___ Given information

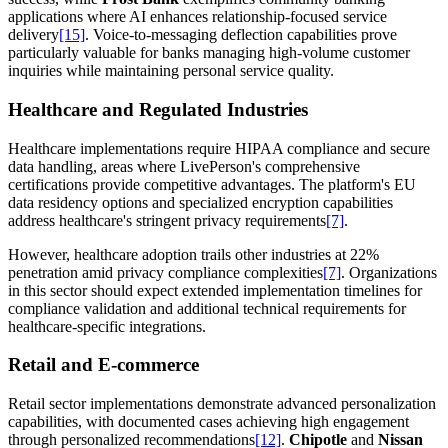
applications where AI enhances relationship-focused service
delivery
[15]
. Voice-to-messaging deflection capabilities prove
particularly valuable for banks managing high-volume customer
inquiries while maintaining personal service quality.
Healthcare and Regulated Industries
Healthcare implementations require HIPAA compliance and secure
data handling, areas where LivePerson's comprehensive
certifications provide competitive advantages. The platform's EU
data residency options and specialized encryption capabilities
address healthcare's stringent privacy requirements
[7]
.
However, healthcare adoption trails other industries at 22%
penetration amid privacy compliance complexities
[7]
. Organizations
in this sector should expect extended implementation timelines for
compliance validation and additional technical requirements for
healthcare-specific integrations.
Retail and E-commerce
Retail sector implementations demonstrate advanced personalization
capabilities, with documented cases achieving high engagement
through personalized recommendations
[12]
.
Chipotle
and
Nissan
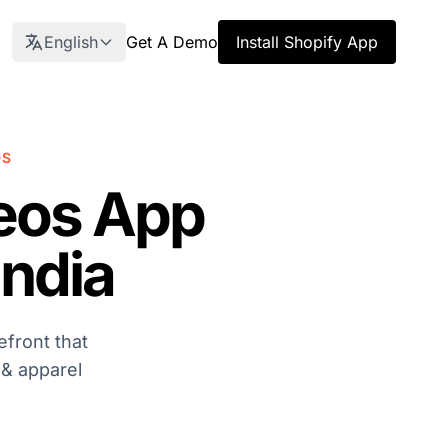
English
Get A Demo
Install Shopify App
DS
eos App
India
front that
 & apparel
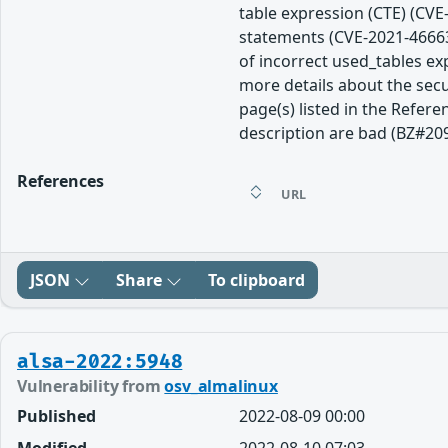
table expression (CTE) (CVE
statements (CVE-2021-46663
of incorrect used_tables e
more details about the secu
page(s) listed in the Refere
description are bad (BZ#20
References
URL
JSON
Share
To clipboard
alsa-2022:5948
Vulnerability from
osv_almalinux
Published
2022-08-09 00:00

______
___ Given information

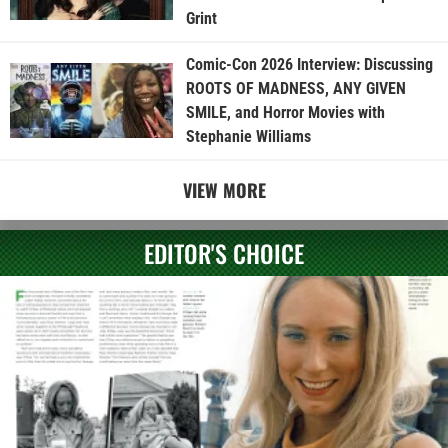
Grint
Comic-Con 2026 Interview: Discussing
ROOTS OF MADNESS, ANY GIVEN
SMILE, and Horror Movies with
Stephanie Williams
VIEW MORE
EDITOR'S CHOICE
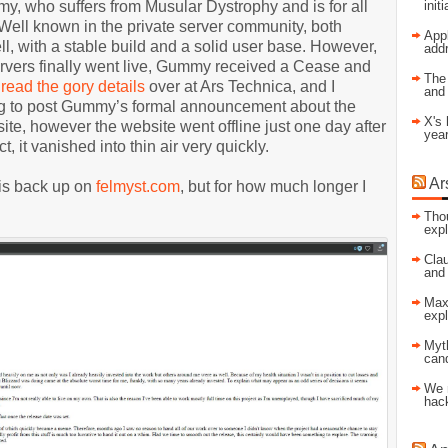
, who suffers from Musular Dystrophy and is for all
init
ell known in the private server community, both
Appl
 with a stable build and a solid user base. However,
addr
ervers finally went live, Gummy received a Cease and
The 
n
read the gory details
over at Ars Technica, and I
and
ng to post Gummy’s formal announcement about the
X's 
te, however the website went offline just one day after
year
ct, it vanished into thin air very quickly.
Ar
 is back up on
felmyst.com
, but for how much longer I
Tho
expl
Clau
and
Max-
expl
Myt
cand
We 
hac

______

◆ **Action item**:
Report how many lines in the data include the string "compliance", giving nothing but that number.

◆ **Exercise response**:
3